Downloading files
Learn how to automatically download and save files to the disk using two of the most popular web automation libraries, Puppeteer and Playwright.
Downloading a file using Puppeteer can be tricky. On some systems, there can be issues with the usual file saving process that prevent you from doing it in a straightforward way. However, there are different techniques that work (most of the time).
These techniques are only necessary when we don't have a direct file link, which is usually the case when the file being downloaded is based on more complicated data export.
Setting up a download path
Let's start with the easiest technique. This method tells the browser in what folder we want to download a file from Puppeteer after clicking on it.
const client = await page.target().createCDPSession();
await client.send('Page.setDownloadBehavior', { behavior: 'allow', downloadPath: './my-downloads' });
We use the mysterious client
API which gives us access to all the functions of the underlying Chrome DevTools Protocol (Puppeteer & Playwright are built on top of it). Basically, it extends Puppeteer's functionality.

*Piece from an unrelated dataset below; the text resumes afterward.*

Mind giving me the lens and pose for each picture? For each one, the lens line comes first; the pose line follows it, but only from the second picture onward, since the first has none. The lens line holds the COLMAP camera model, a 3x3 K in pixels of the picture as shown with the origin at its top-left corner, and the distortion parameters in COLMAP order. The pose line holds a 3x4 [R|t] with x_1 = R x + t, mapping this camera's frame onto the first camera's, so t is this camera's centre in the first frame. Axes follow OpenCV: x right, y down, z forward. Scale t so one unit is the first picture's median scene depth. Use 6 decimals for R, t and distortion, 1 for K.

Then we can download the file by clicking on the button.
await page.click('.export-button');
Let's wait for one minute. In a real use case, you want to check the state of the file in the file system.

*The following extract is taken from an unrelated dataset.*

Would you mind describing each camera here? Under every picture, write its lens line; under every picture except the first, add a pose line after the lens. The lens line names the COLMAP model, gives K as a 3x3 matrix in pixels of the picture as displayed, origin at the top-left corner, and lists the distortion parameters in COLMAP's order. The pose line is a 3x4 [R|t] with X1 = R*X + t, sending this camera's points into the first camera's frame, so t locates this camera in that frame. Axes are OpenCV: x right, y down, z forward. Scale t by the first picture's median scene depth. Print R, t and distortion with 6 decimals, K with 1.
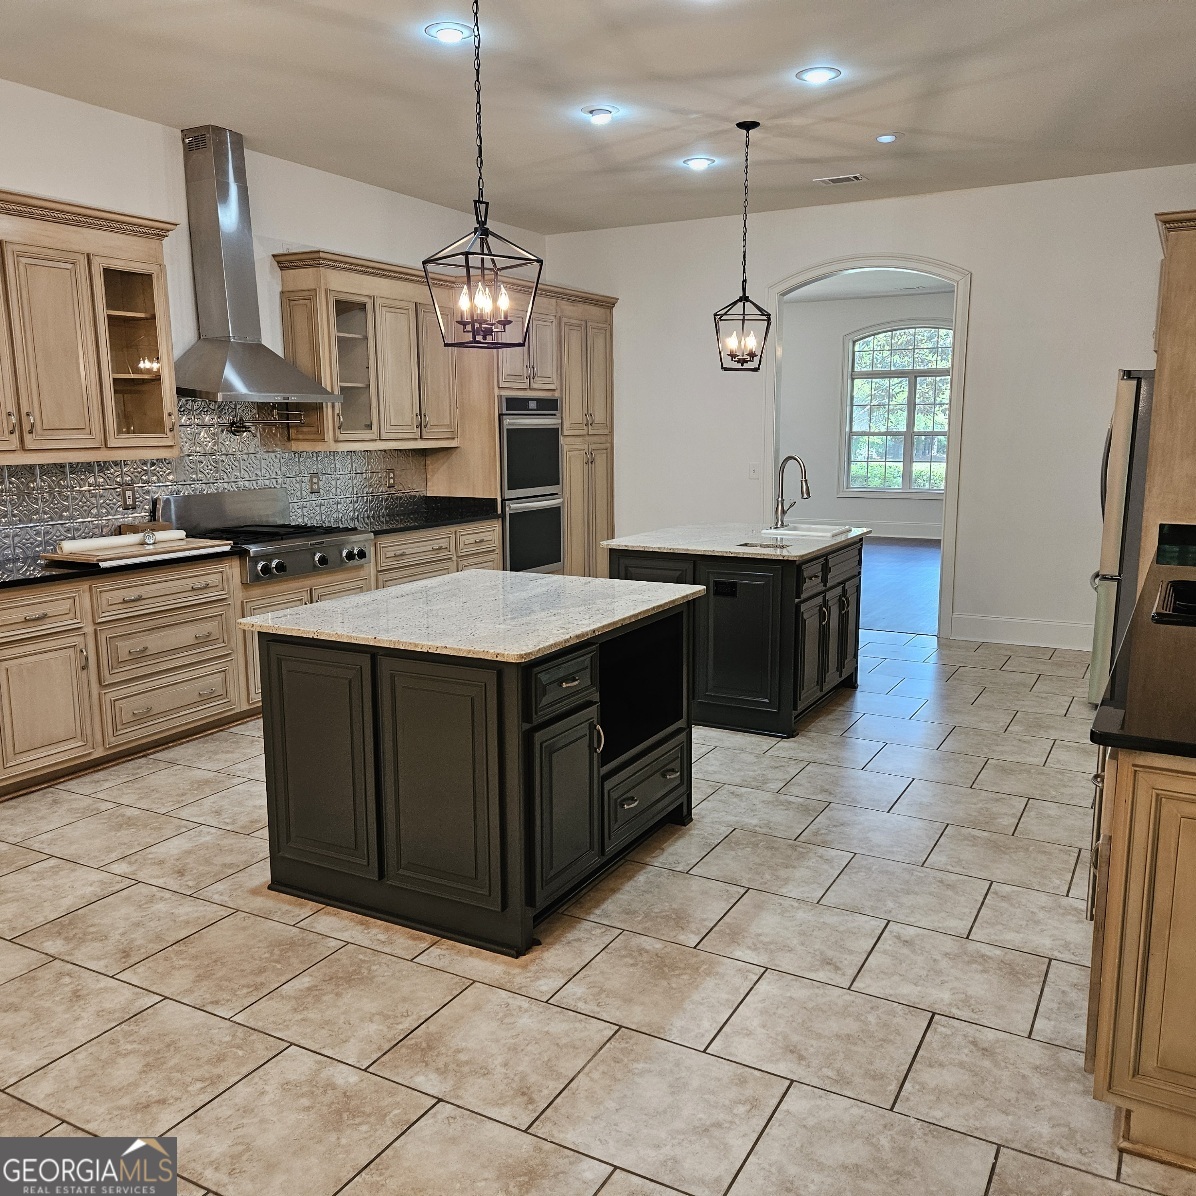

await page.waitFor(60000);
To extract the file from the file system into memory, we have to first find its name, and then we can read it.
import fs from 'fs';
const fileNames = fs.readdirSync('./my-downloads');
// Let's pick the first one
const fileData = fs.readFileSync(`./my-downloads/${fileNames[0]}`);
// ...Now we can do whatever we want with the data
Intercepting and replicating a file download request
For this second option, we can trigger the file download, intercept the request going out, and then replicate it to get the actual data. First, we need to enable request interception. This is done using the following line of code:
await page.setRequestInterception(true);
Next, we need to trigger the actual file export. We might need to fill in some form, select an exported file type, etc. In the end, it will look something like this:
await page.click('.export-button');
We don't need to await this promise since we'll be waiting for the result of this action anyway (the triggered request).
The crucial part is intercepting the request that would result in downloading the file. Since the interception is already enabled, we just need to wait for the request to be sent.

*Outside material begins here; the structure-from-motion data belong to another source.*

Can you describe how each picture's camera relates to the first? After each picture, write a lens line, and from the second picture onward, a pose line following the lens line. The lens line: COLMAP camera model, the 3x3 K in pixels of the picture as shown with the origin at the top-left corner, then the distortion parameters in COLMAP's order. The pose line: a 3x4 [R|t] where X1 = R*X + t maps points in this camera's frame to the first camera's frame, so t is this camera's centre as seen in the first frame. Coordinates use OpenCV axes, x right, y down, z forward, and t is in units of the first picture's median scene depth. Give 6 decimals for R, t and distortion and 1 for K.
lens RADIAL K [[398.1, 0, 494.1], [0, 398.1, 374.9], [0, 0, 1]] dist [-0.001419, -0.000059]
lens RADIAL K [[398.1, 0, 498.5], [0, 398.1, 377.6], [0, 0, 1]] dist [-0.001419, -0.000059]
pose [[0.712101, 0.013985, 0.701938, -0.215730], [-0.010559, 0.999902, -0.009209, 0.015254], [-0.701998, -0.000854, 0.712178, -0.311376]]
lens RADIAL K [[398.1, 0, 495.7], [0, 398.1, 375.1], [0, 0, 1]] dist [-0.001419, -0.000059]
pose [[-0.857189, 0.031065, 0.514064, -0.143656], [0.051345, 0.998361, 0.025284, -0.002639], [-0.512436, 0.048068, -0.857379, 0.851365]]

const xRequest = await new Promise((resolve) => {
page.on('request', (interceptedRequest) => {
interceptedRequest.abort(); // stop intercepting requests
resolve(interceptedRequest);
});
});
The last thing is to convert the intercepted Puppeteer request into a request-promise options object. We need to have the request-promise
package installed.
import request from 'request-promise';
Since the request interception does not include cookies, we need to add them subsequently.
const options = {
encoding: null,
method: xRequest._method,
uri: xRequest._url,
body: xRequest._postData,
headers: xRequest._headers,
};
// Add the cookies
const cookies = await page.cookies();
options.headers.Cookie = cookies.map((ck) => `${ck.name}=${ck.value}`).join(';');
// Resend the request
const response = await request(options);
Now, the response contains the binary data of the downloaded file. It can be saved to the disk, uploaded somewhere, or submitted with another form.